_What you will do:_
Repeat word for word the part of the Kenyan constitutional reform passage below that falls between "Second, the governance" and "of executive power.", inclusive.

_Passage:_

::::

The controversy surrounding the 2017 General Election may also have a silver lining; it has given the country a constitutional moment. Possibly it may be easier to revisit the Constitution for review because both Uhuru Kenyatta and Raila Odinga are likely not to vie in 2022. Any retiring leader needs a fair Constitution which cannot be deployed against them or their supporters subsequently. Further, resolving the electoral quandary is likely to translate into an enduring legacy for the prime movers of the review initiative. Future contestants of Executive office and their constituencies - indeed the entire country - could benefit from an expanded Executive.
To midwife the desired constitutional reform, national dialogue is essential. In my view then, it will be crucial for the country to consider dialogue on the following ten points, among others:
What needs to be done
First, electoral justice must be realised in all its manifestations. Each vote must count in the future. Just like happened in 1997, the political parties that contest in an election should have a hand in establishing the electoral body. To strengthen the electronic voting and tallying system, a law could stipulate the electronic record of the electoral outcome (“the server”) will be opened prior to declaration of results. Gender representation must be conceded in both the National Assembly and Senate.
Second, the governance system requires restructuring. For example we should consider reverting to the parliamentary system envisaged in the Bomas Draft as well as in the experience of the 2007-2013 Grand Coalition Government. There was merit in adopting that system at independence. Proportional representation should supplement the first-past-the-post electoral system.
Third, the independence of constitutional commissions and other similar offices, national security offices and the Judiciary must be buttressed. The 2010 Constitution endeavoured to curb over-concentration of executive power.
Fourth, strengthening party coalition-building mechanisms through political party reforms is critical. This will guarantee detribalisation of political parties and politics; Democratic Party elections and nominations; and penalising breach of the coalition agreement. Fifth, a dialogue that addresses the scourge of negative ethnicity to pave way for the flourishing of the Kenyan nation, is key.
Sixth, we must decisively deal with corrosive corruption. To slay this dragon which sucks Kenya’s economic blood, lifestyle audits and publication of annual wealth declaration forms should be made mandatory. A special prosecution system for corruption cases should be devised.
Seventh, national debt must be regulated by the Executive and the Legislature as well as County Assemblies.
Eighth, national discourse on how to create robust policy, law and institutions that seriously promote youth empowerment will secure our common future.
Ninth, strengthen devolution by ensuring that the Executive cannot usurp county functions, and at least 15 per cent of the country’s budget gets reserved for the counties as the structure of devolution is revised to mirror that in the Bomas Accord.
Tenth, we must palaver about how to arrive at true economic justice for all. It will be critical to establish a formula for equitable sharing of the national government component of budget.
Some of the above constitutional changes will entail a referendum.The stalled Okoa Kenya Movement sought and even today’s NASA's Peoples’ Assemblies seeks to mobilise the country for a constitutional referendum. National consensus for both constitutional change and referendum must be developed.
Constitutional review should not be a protracted process as happened in the past. Long-drawn-out constitutional audit risks sabotage. Kenya was poised to transition into democracy and middle economy status after the 2010 constitutional milestone. It is sad, it didn't.

::::

_Available data:_
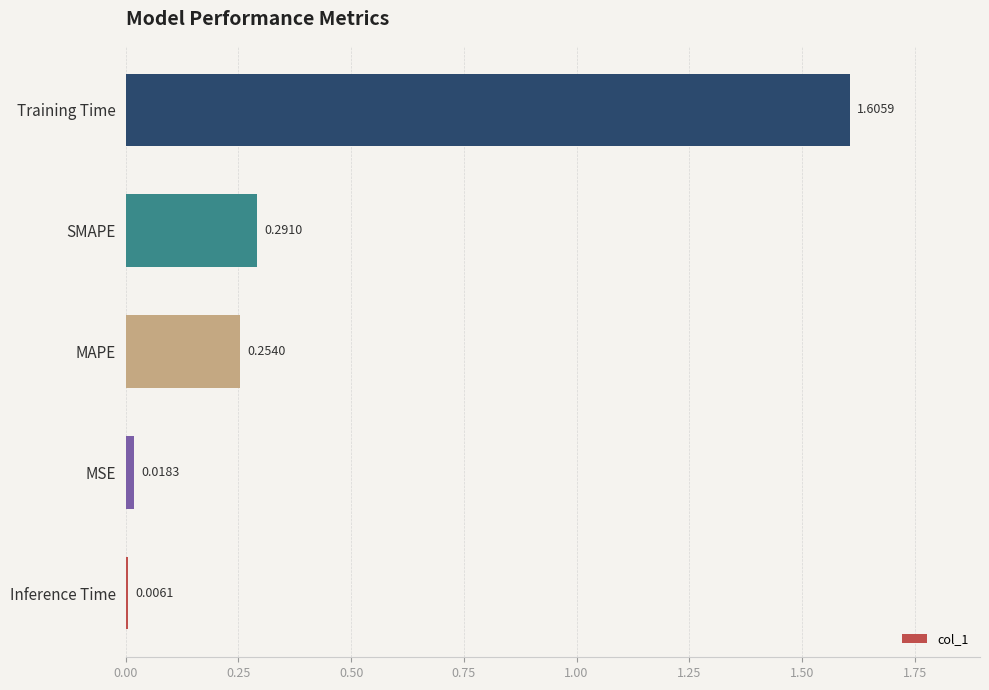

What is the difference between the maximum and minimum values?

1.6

::::

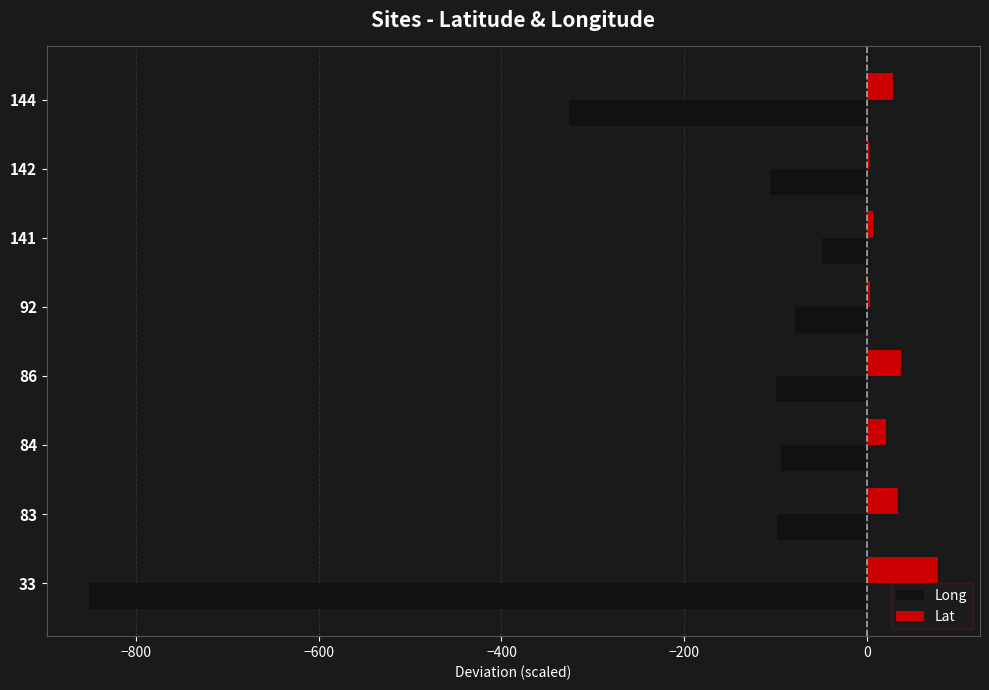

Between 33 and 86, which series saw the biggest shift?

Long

::::

_Solution to this problem:_
Second, the governance system requires restructuring. For example we should consider reverting to the parliamentary system envisaged in the Bomas Draft as well as in the experience of the 2007-2013 Grand Coalition Government. There was merit in adopting that system at independence. Proportional representation should supplement the first-past-the-post electoral system.
Third, the independence of constitutional commissions and other similar offices, national security offices and the Judiciary must be buttressed. The 2010 Constitution endeavoured to curb over-concentration of executive power.